Under the best practices promoted by the Design-Build Institute of America, “Design-Build Done Right,” the top ranked team gets the contract, and the other short-listed teams receive a “stipend” or “honorarium” to help defray the cost of competition. Public procurement laws have been drafted around this best value model for many years. But some public owners are asking for an alternative method to hire design-builders, one that does not require a commitment to the design-build process all at once, and one that allows for more collaboration during the design development. Thus was born the process now being called “progressive design-build.”
The term was coined by the Water Design-Build Council, whose member firms began to offer an incremental buy-in option for public owners in the water/wastewater sectors. In a two-step progressive design-build selection, the project’s design, cost-estimating, construction schedule, and final GMP, or fixed price, are developed during the first phase, sometimes called the “preliminary services phase.” This phase takes design development to a roughly 40 to 60 percent completion, sufficient to price the work and establish a reliable schedule. If the owner and design-builder agree on the schedule and the fixed price during the first phase, the final design, construction, and commissioning are completed during the second phase, which is sometimes called the “final design and construction phase.”
In between the first and second step, the owner has an “off-ramp” in which it can decide that the cost or schedule are not acceptable, thus terminating the project; or: a) go forward with a design-build contract based on the phase one results; b) switch to design-bid-build; or c) solicit proposals from other design-build teams. The design-build team is compensated for its services in phase one regardless of whether the owner proceeds to phase two.
Proponents of PDB say that this method allows better collaboration between the owner and the design-build team, because a single team works closely with the owner during phase one to develop a design together, rather than in a separate silo (as in a best value competition). Even though the chosen design-build team in a best value selection can work with the owner post-selection to refine the design, many of the crucial design decisions have already been made and are “baked in” by the time the owner awards the contract. With a PDB selection, the design-build team is hired on qualifications before the design has been developed at all. Cost and schedule commitments are not part of the selection process until phase two, where the owner can opt out or opt to play. The owner can also participate in the selection of subcontractors and suppliers in PDB, before the teams are finally established.
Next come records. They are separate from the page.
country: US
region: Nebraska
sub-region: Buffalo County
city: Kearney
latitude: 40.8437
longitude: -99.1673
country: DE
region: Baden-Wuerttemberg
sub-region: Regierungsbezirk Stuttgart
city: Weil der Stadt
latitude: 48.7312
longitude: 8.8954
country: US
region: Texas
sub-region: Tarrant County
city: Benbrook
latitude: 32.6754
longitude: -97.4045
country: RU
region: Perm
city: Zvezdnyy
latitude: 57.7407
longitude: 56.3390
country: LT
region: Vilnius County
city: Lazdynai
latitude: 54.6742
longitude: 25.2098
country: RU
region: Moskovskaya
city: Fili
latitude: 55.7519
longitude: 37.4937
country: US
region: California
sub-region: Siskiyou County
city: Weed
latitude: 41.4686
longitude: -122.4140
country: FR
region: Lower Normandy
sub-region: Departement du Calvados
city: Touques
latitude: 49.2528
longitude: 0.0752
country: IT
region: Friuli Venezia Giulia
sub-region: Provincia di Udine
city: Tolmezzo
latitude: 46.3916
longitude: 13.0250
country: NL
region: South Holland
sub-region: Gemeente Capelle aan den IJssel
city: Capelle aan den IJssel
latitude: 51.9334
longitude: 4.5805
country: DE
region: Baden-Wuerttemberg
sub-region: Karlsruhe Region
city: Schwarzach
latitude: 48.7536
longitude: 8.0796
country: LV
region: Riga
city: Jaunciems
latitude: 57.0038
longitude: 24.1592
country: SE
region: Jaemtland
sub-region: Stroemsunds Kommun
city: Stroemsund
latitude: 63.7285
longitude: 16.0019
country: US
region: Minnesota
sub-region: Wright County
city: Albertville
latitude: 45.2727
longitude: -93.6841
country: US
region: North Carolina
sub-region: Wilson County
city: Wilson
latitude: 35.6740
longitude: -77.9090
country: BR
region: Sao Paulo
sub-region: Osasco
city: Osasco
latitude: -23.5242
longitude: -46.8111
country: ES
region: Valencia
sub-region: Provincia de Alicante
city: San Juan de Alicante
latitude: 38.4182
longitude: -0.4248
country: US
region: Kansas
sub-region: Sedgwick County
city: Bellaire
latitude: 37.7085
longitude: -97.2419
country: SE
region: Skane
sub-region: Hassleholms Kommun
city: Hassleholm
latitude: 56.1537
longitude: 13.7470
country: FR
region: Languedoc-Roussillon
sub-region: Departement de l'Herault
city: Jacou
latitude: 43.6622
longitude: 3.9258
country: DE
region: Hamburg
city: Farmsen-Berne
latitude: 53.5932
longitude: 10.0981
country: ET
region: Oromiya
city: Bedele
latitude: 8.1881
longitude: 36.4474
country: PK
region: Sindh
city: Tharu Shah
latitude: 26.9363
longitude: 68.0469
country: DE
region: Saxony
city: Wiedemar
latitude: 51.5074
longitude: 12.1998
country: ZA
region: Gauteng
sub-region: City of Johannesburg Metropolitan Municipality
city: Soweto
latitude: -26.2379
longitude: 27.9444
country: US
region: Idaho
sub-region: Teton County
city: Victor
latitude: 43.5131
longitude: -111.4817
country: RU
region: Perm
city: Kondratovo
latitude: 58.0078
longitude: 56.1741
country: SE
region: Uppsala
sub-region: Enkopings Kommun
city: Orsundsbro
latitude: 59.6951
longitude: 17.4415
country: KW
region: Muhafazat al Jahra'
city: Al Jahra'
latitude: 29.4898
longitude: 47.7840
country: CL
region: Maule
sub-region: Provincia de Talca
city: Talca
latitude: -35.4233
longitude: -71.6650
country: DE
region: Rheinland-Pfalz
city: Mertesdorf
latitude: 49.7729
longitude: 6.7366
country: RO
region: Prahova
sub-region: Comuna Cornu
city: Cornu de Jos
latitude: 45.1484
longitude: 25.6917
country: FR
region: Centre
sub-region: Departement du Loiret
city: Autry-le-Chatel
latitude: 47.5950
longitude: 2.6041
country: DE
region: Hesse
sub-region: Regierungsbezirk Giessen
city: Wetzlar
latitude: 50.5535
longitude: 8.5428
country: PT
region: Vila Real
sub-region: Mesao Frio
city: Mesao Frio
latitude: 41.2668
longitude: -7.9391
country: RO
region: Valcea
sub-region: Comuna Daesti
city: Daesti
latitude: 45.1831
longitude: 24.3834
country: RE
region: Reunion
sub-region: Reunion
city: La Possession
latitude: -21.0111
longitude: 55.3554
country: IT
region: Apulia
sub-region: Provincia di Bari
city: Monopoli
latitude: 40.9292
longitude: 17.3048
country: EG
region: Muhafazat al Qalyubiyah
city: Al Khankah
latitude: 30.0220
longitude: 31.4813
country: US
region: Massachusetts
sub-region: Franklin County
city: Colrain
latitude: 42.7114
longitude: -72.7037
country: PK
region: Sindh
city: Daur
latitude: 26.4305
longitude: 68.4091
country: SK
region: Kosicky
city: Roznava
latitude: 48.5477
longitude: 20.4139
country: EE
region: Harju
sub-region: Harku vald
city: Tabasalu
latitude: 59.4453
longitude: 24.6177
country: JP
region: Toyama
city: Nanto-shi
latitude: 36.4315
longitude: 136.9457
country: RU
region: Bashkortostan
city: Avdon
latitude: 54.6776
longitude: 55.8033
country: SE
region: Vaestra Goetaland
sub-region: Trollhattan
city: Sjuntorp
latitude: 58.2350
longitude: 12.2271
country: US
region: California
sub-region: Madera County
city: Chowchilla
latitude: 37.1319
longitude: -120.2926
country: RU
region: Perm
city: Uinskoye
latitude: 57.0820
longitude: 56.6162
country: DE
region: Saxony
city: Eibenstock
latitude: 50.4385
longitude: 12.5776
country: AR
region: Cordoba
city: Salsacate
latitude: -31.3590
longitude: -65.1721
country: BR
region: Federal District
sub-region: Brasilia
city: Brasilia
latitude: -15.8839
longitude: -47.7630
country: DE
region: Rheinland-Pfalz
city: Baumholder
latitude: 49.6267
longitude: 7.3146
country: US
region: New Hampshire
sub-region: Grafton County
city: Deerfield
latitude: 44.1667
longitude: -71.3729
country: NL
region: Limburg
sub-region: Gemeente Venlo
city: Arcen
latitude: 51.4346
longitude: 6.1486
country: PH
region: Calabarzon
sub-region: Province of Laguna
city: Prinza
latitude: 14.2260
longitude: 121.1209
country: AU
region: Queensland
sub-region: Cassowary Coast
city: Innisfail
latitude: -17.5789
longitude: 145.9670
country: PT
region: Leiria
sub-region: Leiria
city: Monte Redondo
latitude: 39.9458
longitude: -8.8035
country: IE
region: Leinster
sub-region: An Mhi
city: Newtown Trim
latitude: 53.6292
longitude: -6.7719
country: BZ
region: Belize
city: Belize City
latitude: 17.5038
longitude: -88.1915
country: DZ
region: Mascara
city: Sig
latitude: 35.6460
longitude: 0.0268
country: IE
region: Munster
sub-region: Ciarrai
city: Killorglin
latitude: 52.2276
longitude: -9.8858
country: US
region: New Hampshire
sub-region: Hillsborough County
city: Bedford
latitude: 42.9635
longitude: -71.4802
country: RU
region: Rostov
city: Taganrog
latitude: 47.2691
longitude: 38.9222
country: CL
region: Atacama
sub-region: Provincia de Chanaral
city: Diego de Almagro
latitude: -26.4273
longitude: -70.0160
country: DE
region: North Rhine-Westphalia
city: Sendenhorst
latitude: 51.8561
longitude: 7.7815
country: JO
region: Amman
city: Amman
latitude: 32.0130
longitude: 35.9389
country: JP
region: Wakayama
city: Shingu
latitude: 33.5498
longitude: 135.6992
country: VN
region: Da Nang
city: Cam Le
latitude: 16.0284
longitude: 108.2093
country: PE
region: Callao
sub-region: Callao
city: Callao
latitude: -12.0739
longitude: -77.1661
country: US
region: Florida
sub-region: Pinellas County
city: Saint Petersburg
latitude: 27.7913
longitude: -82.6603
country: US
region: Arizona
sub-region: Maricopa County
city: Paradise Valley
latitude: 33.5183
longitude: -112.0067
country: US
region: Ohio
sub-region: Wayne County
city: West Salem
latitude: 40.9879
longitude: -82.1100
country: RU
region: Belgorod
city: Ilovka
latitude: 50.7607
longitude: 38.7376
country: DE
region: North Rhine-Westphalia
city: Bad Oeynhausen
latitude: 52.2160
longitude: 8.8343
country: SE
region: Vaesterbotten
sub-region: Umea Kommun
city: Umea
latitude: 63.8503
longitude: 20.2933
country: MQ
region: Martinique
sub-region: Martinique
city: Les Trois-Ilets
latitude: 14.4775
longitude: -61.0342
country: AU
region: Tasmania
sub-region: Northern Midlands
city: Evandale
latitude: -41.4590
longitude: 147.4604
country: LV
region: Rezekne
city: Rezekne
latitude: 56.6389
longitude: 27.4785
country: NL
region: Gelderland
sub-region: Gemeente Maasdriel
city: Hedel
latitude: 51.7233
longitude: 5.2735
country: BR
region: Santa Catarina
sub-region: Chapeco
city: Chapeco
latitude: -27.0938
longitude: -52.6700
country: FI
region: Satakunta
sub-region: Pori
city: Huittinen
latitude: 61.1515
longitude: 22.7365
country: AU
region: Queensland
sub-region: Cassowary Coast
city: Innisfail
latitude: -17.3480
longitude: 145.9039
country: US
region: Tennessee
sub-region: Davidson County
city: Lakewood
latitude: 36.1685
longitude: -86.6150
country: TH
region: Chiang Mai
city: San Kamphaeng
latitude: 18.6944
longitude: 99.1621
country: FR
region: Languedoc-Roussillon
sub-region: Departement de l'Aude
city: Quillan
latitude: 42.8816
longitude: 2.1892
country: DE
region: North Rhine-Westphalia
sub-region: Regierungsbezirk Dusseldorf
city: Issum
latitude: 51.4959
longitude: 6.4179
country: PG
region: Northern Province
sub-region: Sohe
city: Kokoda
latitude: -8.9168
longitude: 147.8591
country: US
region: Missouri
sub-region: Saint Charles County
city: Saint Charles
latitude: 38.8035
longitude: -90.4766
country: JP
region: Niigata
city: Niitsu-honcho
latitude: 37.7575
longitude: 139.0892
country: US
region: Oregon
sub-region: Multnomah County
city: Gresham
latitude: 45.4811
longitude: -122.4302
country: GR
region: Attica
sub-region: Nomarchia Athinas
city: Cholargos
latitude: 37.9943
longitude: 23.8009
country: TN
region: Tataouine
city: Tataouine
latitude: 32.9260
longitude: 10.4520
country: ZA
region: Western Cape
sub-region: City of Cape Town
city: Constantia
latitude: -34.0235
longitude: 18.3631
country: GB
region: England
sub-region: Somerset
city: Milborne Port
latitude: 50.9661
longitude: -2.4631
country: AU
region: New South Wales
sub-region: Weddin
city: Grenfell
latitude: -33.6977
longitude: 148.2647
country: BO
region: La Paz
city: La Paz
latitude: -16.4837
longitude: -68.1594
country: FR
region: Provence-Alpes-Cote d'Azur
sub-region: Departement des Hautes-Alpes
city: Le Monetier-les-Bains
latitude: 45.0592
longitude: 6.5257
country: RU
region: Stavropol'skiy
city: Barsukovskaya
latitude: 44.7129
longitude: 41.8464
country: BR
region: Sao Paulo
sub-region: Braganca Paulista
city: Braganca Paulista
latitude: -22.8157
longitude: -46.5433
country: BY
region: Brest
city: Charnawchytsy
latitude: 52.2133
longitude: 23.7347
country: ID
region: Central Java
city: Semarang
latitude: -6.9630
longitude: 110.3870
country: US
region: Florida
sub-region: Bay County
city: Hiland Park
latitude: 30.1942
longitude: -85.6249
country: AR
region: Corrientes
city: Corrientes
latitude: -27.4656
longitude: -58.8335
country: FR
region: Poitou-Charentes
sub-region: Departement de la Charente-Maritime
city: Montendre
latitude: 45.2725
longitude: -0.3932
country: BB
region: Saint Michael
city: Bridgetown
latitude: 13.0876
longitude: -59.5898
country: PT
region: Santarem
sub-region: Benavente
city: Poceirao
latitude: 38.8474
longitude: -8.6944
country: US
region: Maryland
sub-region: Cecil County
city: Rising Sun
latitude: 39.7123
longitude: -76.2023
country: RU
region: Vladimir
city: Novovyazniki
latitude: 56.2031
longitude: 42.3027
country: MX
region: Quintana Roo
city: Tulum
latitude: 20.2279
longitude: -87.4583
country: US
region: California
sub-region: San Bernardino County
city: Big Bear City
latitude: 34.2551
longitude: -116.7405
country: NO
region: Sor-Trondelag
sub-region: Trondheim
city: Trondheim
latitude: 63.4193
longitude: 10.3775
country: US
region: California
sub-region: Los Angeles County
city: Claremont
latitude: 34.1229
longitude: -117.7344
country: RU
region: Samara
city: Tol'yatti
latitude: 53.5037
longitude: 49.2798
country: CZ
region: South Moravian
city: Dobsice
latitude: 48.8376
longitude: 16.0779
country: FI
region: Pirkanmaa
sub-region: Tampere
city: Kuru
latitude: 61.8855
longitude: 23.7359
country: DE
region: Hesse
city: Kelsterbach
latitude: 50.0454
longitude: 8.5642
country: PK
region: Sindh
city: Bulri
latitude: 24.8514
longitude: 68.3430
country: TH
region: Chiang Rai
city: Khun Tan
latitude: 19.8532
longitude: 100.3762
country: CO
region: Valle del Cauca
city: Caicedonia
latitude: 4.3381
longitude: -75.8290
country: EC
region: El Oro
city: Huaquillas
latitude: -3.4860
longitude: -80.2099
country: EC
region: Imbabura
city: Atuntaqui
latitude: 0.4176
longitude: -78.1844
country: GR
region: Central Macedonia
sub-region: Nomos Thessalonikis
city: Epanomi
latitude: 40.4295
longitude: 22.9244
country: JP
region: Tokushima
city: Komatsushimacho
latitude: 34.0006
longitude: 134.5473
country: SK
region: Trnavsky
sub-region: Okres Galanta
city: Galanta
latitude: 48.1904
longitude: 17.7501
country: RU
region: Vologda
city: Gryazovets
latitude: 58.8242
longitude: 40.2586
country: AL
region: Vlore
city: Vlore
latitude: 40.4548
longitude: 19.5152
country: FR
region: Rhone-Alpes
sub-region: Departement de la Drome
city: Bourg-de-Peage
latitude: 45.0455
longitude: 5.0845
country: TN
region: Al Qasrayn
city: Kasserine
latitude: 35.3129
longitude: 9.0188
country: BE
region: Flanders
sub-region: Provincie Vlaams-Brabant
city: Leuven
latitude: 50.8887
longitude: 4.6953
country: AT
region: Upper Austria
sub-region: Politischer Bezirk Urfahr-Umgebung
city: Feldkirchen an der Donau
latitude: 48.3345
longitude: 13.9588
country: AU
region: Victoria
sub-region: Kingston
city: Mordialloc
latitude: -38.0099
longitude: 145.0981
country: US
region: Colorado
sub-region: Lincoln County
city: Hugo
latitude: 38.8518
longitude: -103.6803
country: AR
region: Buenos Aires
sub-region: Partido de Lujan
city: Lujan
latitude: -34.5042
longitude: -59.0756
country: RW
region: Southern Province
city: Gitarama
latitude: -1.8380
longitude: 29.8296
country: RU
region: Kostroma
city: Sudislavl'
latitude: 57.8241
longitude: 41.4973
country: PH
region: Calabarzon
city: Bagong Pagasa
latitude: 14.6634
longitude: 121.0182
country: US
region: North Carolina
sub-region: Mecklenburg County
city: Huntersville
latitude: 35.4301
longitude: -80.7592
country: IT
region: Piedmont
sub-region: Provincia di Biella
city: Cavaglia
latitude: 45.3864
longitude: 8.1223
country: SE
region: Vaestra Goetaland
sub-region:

Since many procurement laws are drafted around “best value” selection, it may be necessary to amend the state statute or public ordinance to permit PDB as an option. In November 2016, the DBIA board of directors approved a new Progressive Design-Build Agreement (DBIA Doc. No. 545, 2016). This was the result of a two-year collaboration between DBIA and the WDBC to come up with a user-friendly, standard form for PDB, the first industry publication of its kind. Although the document is labeled for use for “water and wastewater projects,” there is nothing in the form that limits its use to that sector. The form can be used for horizontal or vertical projects outside of the water space simply by altering the title page. For a deeper dive into the PDB world, the WDBC publishes a procurement guide, as well as forms for RFQ and RFP.
So don’t look puzzled when your client asks, “What’s the new method of project delivery called progressive design-build?” PDB is not to be confused with PBR (Pabst Blue Ribbon or professional bull riders). If you tell your client it’s a beer, you’ll be showing your ignorance of the latest trend, and that’s no bull!